Exercise objective: Take the line that holds "Popular Uses" and every line after it to the end of the entries, and repeat them exactly without the pictures.
***** Records for the exercise
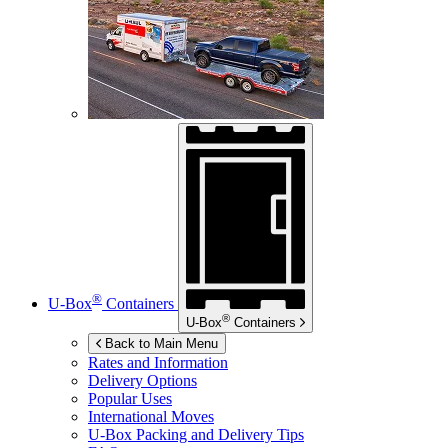
®
U-Box
Containers
®
U-Box
Containers
Back to Main Menu
Rates and Information
Delivery Options
Popular Uses
International Moves
U-Box
Packing and Delivery Tips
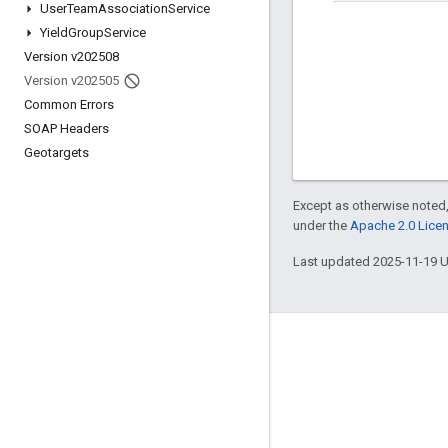
User
Team
Association
Service
Yield
Group
Service
Version v202508
Version v202505
Common Errors
SOAP Headers
Geotargets
Except as otherwise noted,
under the
Apache 2.0 Lice
Last updated 2025-11-19 
Engage
Google Developer Program
Google Developer Groups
**********
Solution:
Popular Uses
International Moves
U-Box
Packing and Delivery Tips
User
Team
Association
Service
Yield
Group
Service
Version v202508
Version v202505
Common Errors
SOAP Headers
Geotargets
Except as otherwise noted,
under the
Apache 2.0 Lice
Last updated 2025-11-19 
Engage
Google Developer Program
Google Developer Groups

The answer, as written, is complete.